External to the FDA, but also pushing in the right direction for the security of medical IoT devices, a group of security professionals called I Am The Cavalry published a Hippocratic Oath for Connected Devices. While the oath calls for some of the same controls the FDA’s guidance pointed toward, it goes far beyond, listing five core cybersecurity capabilities, including security by design and resilience. Perhaps we’ll see the FDA adopt several of the points from this Hippocratic Oath to encourage manufacturers to take further steps to secure their devices development through to deployment and beyond.

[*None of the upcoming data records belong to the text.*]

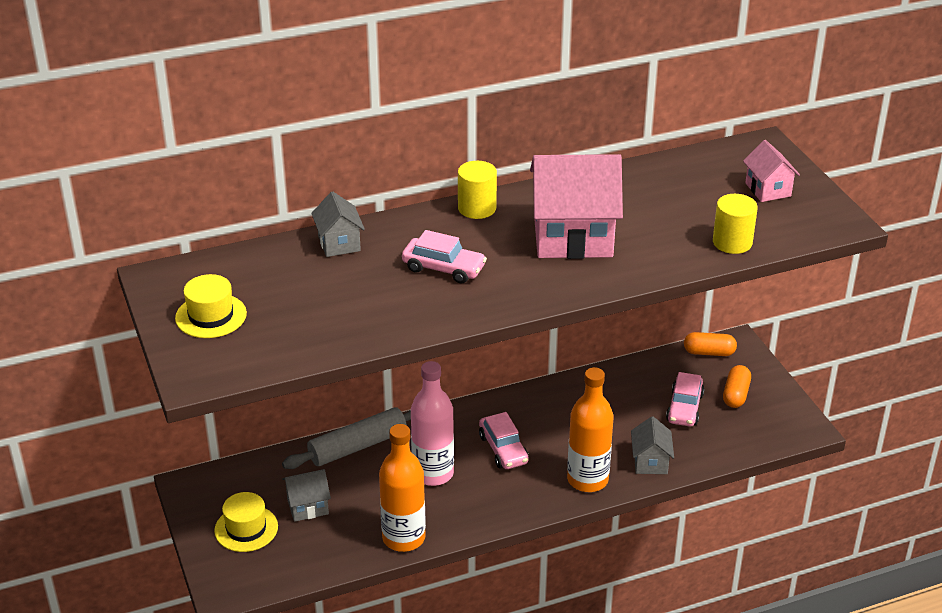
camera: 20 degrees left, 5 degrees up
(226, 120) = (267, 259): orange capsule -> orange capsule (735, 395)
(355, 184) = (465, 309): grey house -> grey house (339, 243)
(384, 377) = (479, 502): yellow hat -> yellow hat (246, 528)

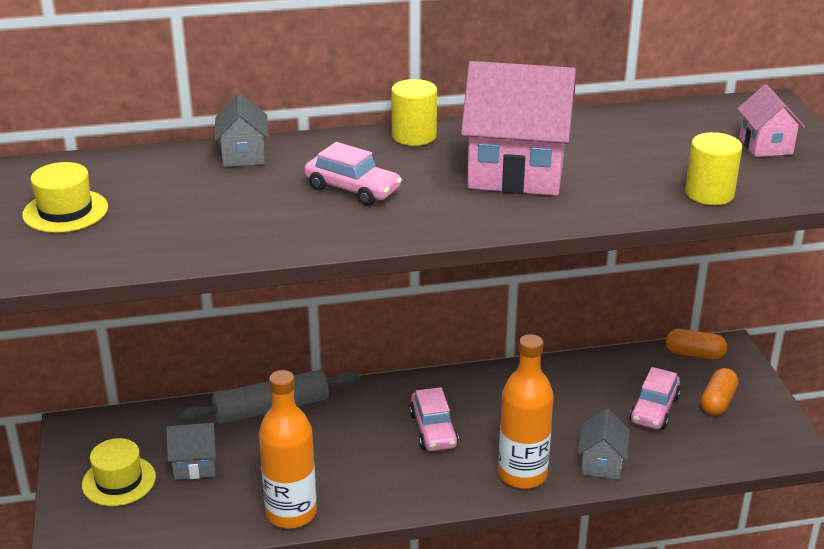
camera: 10 degrees right, 5 degrees down
(433, 473) = (346, 446): pink bottle -> none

My one criticism of the FDA’s guidelines is that they leave too much of the decision of what should be reported and how specific risks and vulnerabilities should be graded to manufacturers. The outline does include a few good examples of what controlled and uncontrolled risks are, but leaves it up to the manufacturer to judge where the line is.

We’ve seen multiple examples of manufacturers who refuse to acknowledge reported vulnerabilities in all industries, not just medical devices, which points to the need for concrete, defined reporting regulations rather than general ones. The guidelines are in comment phase, so there’s hope this will change as they approach finalization.

Medical devices with Bluetooth and other wireless technologies are here and constantly evolving. The convenience of being able to control a device from your phone or a website is too alluring for it to do anything but become the standard rule for such devices. Given that people’s lives will quite literally rely on the security of medical IoT devices, manufacturers simply have to secure them.

If Dick Cheney sees enough threat in medical IoT to have the wireless on his pacemaker disabled, perhaps the rest of us should take it seriously, as well. Or at least the FDA and medical device manufacturers need to.